Je la veux obscurcir d’une nuit éternelle,
Puisque je suis si loin de mon heureux soleil,
Car sans âme je vis, sans poumon je respire,
Et absent de mon bien mon douloureux martyre
Ensevelit mon cœur sous l’oublieux sommeil.
Je vis, je ne vis pas, je meurs, je ne meurs pas,
Il n’y a point de vie, il n’est point de trépas,
Mais un ingrat destin sans cesse me tourmente,
Car je ne puis mourir pource que * je suis mort,
Et je ne suis pas mort, pour autant que mon sort
Fait qu’encore dans moi un vain esprit se sente.

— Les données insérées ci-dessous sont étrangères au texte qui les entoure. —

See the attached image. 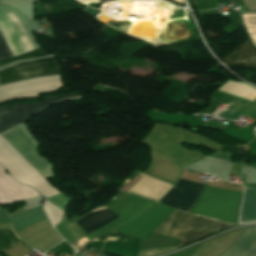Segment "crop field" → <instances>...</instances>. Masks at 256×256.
Segmentation results:
<instances>
[{
	"label": "crop field",
	"instance_id": "obj_1",
	"mask_svg": "<svg viewBox=\"0 0 256 256\" xmlns=\"http://www.w3.org/2000/svg\"><path fill=\"white\" fill-rule=\"evenodd\" d=\"M46 178L53 177L52 166L37 154V145L16 126L1 134ZM3 137L0 136V164L18 182L31 185L46 198L60 193Z\"/></svg>",
	"mask_w": 256,
	"mask_h": 256
},
{
	"label": "crop field",
	"instance_id": "obj_2",
	"mask_svg": "<svg viewBox=\"0 0 256 256\" xmlns=\"http://www.w3.org/2000/svg\"><path fill=\"white\" fill-rule=\"evenodd\" d=\"M241 196L242 192L239 191L223 190L206 185L190 212L238 224Z\"/></svg>",
	"mask_w": 256,
	"mask_h": 256
},
{
	"label": "crop field",
	"instance_id": "obj_3",
	"mask_svg": "<svg viewBox=\"0 0 256 256\" xmlns=\"http://www.w3.org/2000/svg\"><path fill=\"white\" fill-rule=\"evenodd\" d=\"M0 31L13 56L34 50L17 17L12 12L5 14L1 8ZM7 45L0 34V60L12 57Z\"/></svg>",
	"mask_w": 256,
	"mask_h": 256
},
{
	"label": "crop field",
	"instance_id": "obj_4",
	"mask_svg": "<svg viewBox=\"0 0 256 256\" xmlns=\"http://www.w3.org/2000/svg\"><path fill=\"white\" fill-rule=\"evenodd\" d=\"M60 73L59 66L53 57L39 58L18 62L0 70V84Z\"/></svg>",
	"mask_w": 256,
	"mask_h": 256
},
{
	"label": "crop field",
	"instance_id": "obj_5",
	"mask_svg": "<svg viewBox=\"0 0 256 256\" xmlns=\"http://www.w3.org/2000/svg\"><path fill=\"white\" fill-rule=\"evenodd\" d=\"M80 98L74 92L48 98L36 103L0 108V133L9 129L10 127L22 123L30 116L37 115L46 106L57 103L65 99Z\"/></svg>",
	"mask_w": 256,
	"mask_h": 256
},
{
	"label": "crop field",
	"instance_id": "obj_6",
	"mask_svg": "<svg viewBox=\"0 0 256 256\" xmlns=\"http://www.w3.org/2000/svg\"><path fill=\"white\" fill-rule=\"evenodd\" d=\"M155 201L145 200L135 195H127L126 197L119 200L117 203L112 205L110 208L114 213L122 216L127 222L134 219L149 207H151ZM126 223L121 217L112 221L111 223L103 226L102 228L94 231L93 233L87 235L90 239L106 233L122 224Z\"/></svg>",
	"mask_w": 256,
	"mask_h": 256
},
{
	"label": "crop field",
	"instance_id": "obj_7",
	"mask_svg": "<svg viewBox=\"0 0 256 256\" xmlns=\"http://www.w3.org/2000/svg\"><path fill=\"white\" fill-rule=\"evenodd\" d=\"M203 187L204 184L179 178L175 186L159 202L189 212Z\"/></svg>",
	"mask_w": 256,
	"mask_h": 256
},
{
	"label": "crop field",
	"instance_id": "obj_8",
	"mask_svg": "<svg viewBox=\"0 0 256 256\" xmlns=\"http://www.w3.org/2000/svg\"><path fill=\"white\" fill-rule=\"evenodd\" d=\"M231 226H234V225L194 215L184 234V237L182 239L180 246L186 243H189L191 241H194L196 239H199L201 237H204L217 230L228 228Z\"/></svg>",
	"mask_w": 256,
	"mask_h": 256
},
{
	"label": "crop field",
	"instance_id": "obj_9",
	"mask_svg": "<svg viewBox=\"0 0 256 256\" xmlns=\"http://www.w3.org/2000/svg\"><path fill=\"white\" fill-rule=\"evenodd\" d=\"M0 179L5 182L15 193L22 199H27L38 195L35 190L30 187L23 186L14 181L10 175L0 166ZM0 180V203H8L15 200H21L6 184Z\"/></svg>",
	"mask_w": 256,
	"mask_h": 256
},
{
	"label": "crop field",
	"instance_id": "obj_10",
	"mask_svg": "<svg viewBox=\"0 0 256 256\" xmlns=\"http://www.w3.org/2000/svg\"><path fill=\"white\" fill-rule=\"evenodd\" d=\"M192 217V214L175 210L172 215L159 226L154 233L168 237L182 239L185 229Z\"/></svg>",
	"mask_w": 256,
	"mask_h": 256
},
{
	"label": "crop field",
	"instance_id": "obj_11",
	"mask_svg": "<svg viewBox=\"0 0 256 256\" xmlns=\"http://www.w3.org/2000/svg\"><path fill=\"white\" fill-rule=\"evenodd\" d=\"M222 256H256V228H247Z\"/></svg>",
	"mask_w": 256,
	"mask_h": 256
},
{
	"label": "crop field",
	"instance_id": "obj_12",
	"mask_svg": "<svg viewBox=\"0 0 256 256\" xmlns=\"http://www.w3.org/2000/svg\"><path fill=\"white\" fill-rule=\"evenodd\" d=\"M105 207L97 208L93 211L104 209ZM113 212L104 209L96 212L89 213L76 221V223L87 233H91L94 230L102 227L103 225L118 218Z\"/></svg>",
	"mask_w": 256,
	"mask_h": 256
},
{
	"label": "crop field",
	"instance_id": "obj_13",
	"mask_svg": "<svg viewBox=\"0 0 256 256\" xmlns=\"http://www.w3.org/2000/svg\"><path fill=\"white\" fill-rule=\"evenodd\" d=\"M240 223L256 221V189L245 188Z\"/></svg>",
	"mask_w": 256,
	"mask_h": 256
},
{
	"label": "crop field",
	"instance_id": "obj_14",
	"mask_svg": "<svg viewBox=\"0 0 256 256\" xmlns=\"http://www.w3.org/2000/svg\"><path fill=\"white\" fill-rule=\"evenodd\" d=\"M40 49L31 51V52H28L25 54H21V55L12 57L7 60L0 61V68L10 65L16 61L31 60V59L38 58V57L50 56L49 54L45 53L44 51H42Z\"/></svg>",
	"mask_w": 256,
	"mask_h": 256
},
{
	"label": "crop field",
	"instance_id": "obj_15",
	"mask_svg": "<svg viewBox=\"0 0 256 256\" xmlns=\"http://www.w3.org/2000/svg\"><path fill=\"white\" fill-rule=\"evenodd\" d=\"M20 244L18 240L13 236L11 229L0 230V251H4Z\"/></svg>",
	"mask_w": 256,
	"mask_h": 256
},
{
	"label": "crop field",
	"instance_id": "obj_16",
	"mask_svg": "<svg viewBox=\"0 0 256 256\" xmlns=\"http://www.w3.org/2000/svg\"><path fill=\"white\" fill-rule=\"evenodd\" d=\"M188 2L190 3V5L196 6L195 0H188Z\"/></svg>",
	"mask_w": 256,
	"mask_h": 256
}]
</instances>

Je ne suis pas vivant, pour autant que mon cœur
Ne reçoit mouvement, puissance ni chaleur,
Que des heureux brasiers que l’amour y attise :
Je ne suis pas éteint, je ne fais que languir,
Pressé de mon tourment : car je ne puis mourir
Si loin de la beauté dont la vie j’ai prise.
Éloigné de mon feu je ne puis m’attiser, Éloigné de ma mort je ne puis expirer,
Ainsi faut que je vive et faut que je trépasse,
En ma vie est ma mort, en mon bien ma douleur,
En ma nuit ma lumière, en mon mal mon bonheur,
Ainsi mon sort divers même soin me compassé.
Celle qui a ravi par sa force mon cœur,
Qui le fait vivre en moi par sa douce rigueur,
Et qui par ses beaux yeux humblefière * le tue,
L’ôte cruellement, le remet doucement,
Me l’arrache humblement, me le rend fièrement,
Gouvernant mes destins d’une sorte inconnue.